(指示 1): 後に示すデータのエントリのうち、「matte pink lipstick at lower center is」を含む行からエントリの最後の行まで（両端を含む）を、一字も変えずにそのまま繰り返すこと。

(ページ抜粋):
------------------------------------------------------------------------
太鼓踊りのバチ - 南九州市いちき串木野市日置市南さつま市枕崎市指宿市鹿児島の民俗 - 薩摩民俗HOME

←[南九州市の太鼓踊り

3 薩摩半島における太鼓踊りの桴の種類と分布

 前節では、藁製の桴を用いる、勝目地区を中心に、南九州市の太鼓踊りを紹介してきた。ここでは、薩摩半島の他の地区でどのような桴を用いているのか見ていきたい。

(1) いちき串木野市の事例

 いちき串木野(くしきの)市には、羽島南方神社太鼓踊り、大里虫追い踊り、川上踊りなどの太鼓踊りが伝承されているが、ここでは2006年に実見した、市来七夕踊り(いちきたなばたおどり)の本踊りを報告する。(写真8)

市来七夕踊り【事例5】市来七夕踊り(本踊り) 現在は、月遅れの七夕である新暦8月7日に近い日曜日に、市来大里地区の開拓者床涛到住(とこなみとうじゅう)の供養塔に奉納された後、地区内を回って踊られる。七夕踊りは、行列芸と太鼓踊りの二部で構成されている。行列芸はツクイモン(作り物)と呼ばれる鹿・虎・牛・鶴の張り子と、奴踊り(やっこおどり)や大名府列など行列物で構成され、賑やかに繰り広げられる。
 「本踊り」となる太鼓踊りは、鉦・入れ鼓・平太鼓からなり、全員が花笠を被る。また全員、矢旗は背負わない。平太鼓はザデコと呼ぶ小型の手持ち太鼓を左手に持ち、右手の桴でたたく。踊りの隊形は、行列芸の作り物・行列物が見守る中で、一つの円陣を作る。踊り子の振りは落ち着いている。古風で荘厳な雰囲気があり、賑やかな行列芸と対照的。歌詞に士踊りのものがあり、小さな太鼓を手に水平に持つ点とともに、加世田士踊りの稚児踊りと似ている。
市来七夕踊りの本踊り 本踊りの太鼓の桴「ベ」は、太鼓の小ささに応じて、20cmほどと小さく、木製すりこ木状のもの。
------------------------------------------------------------------------
(指示 2): 上のページ抜粋で『「本踊り」となる太鼓踊りは』で始まる段落を、主な事実を残して箇条書きにまとめること。

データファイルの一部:
------------------------------------------------------------------------
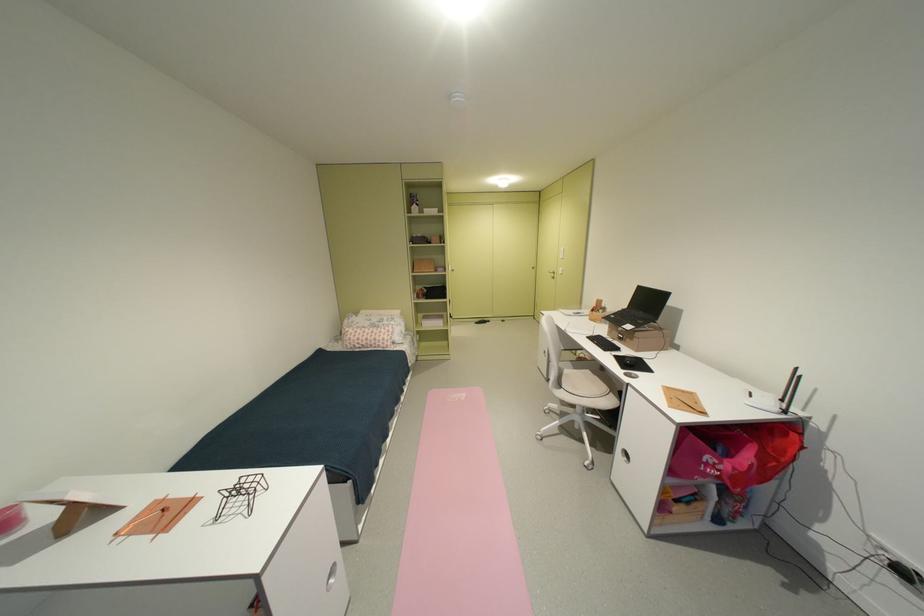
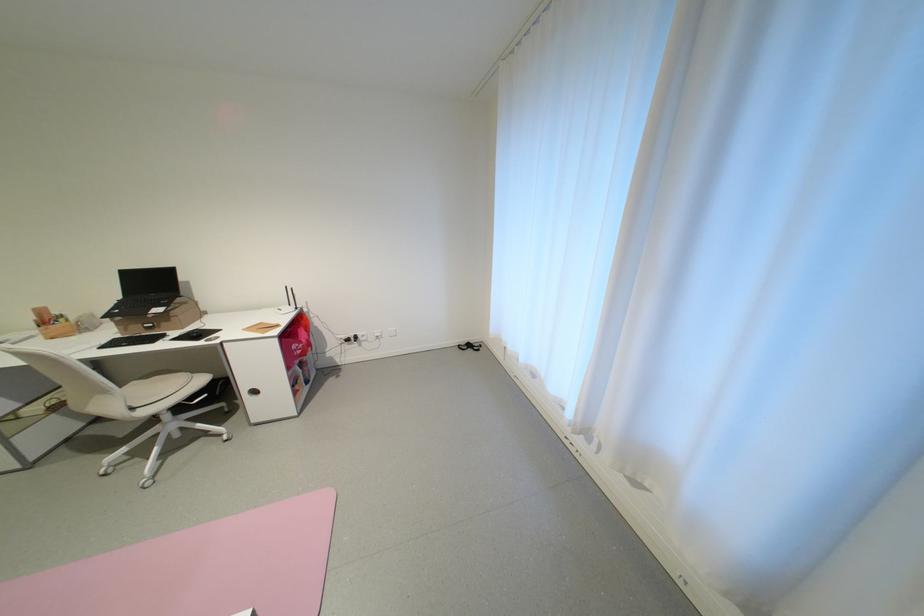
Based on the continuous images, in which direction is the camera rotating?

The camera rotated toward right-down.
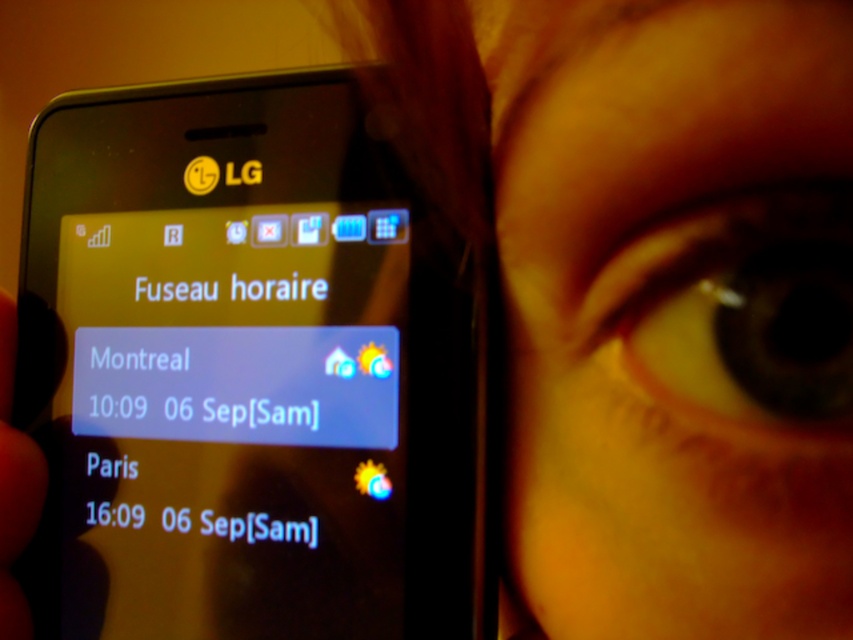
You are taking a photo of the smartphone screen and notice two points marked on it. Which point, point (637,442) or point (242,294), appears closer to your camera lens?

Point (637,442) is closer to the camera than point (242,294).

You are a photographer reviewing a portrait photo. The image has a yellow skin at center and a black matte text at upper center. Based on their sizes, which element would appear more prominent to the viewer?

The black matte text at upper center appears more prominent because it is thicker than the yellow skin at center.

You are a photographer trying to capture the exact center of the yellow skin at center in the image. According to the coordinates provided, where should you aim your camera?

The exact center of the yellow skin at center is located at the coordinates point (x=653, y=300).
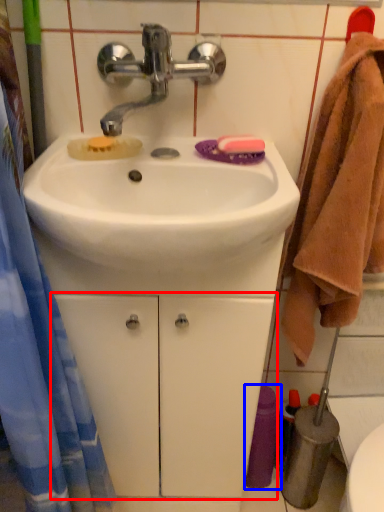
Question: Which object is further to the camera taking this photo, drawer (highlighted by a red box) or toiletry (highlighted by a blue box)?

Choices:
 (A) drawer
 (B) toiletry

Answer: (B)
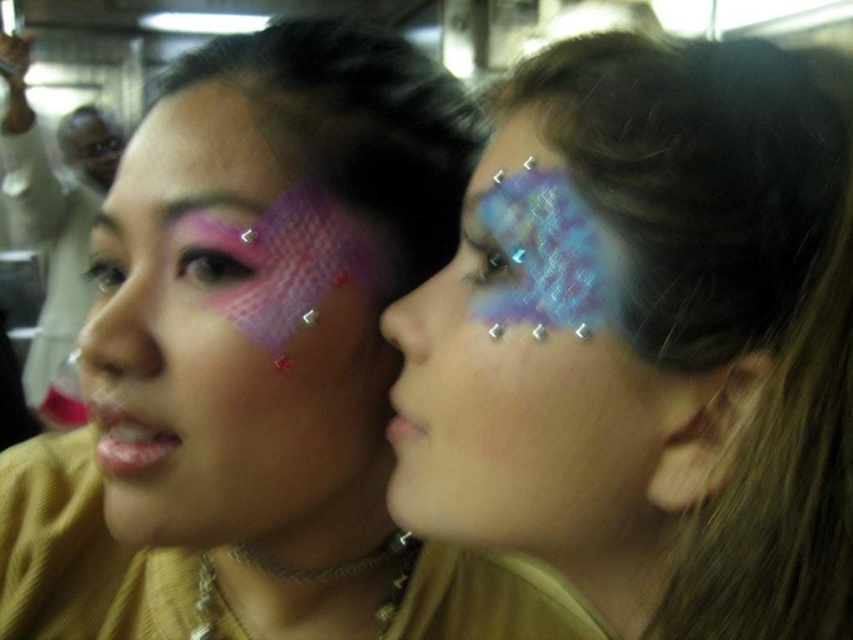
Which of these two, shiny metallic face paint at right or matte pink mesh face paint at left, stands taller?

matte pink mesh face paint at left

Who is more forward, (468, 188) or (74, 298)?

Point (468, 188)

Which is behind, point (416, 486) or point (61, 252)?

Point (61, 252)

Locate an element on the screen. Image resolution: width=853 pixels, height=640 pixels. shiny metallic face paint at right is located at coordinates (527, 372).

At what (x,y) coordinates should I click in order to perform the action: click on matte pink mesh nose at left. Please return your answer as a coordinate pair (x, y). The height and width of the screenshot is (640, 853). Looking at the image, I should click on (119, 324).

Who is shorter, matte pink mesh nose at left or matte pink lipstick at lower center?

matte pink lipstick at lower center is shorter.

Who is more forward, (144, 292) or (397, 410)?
------------------------------------------------------------------------
(回答文 1):
matte pink lipstick at lower center is shorter.

Who is more forward, (144, 292) or (397, 410)?

(回答文 2):
- 本踊りの太鼓踊りは鉦・入れ鼓・平太鼓からなり、全員が花笠を被り、矢旗は背負わない。
- 平太鼓は、ザデコと呼ぶ小型の手持ち太鼓を左手に持ち、右手の桴でたたく。
- 行列芸の作り物・行列物が見守る中、一つの円陣を作って踊る。
- 振りは落ち着いており、古風で荘厳な雰囲気は賑やかな行列芸と対照的である。
- 士踊りの歌詞がある点と、小さな太鼓を手に水平に持つ点で、加世田士踊りの稚児踊りと似ている。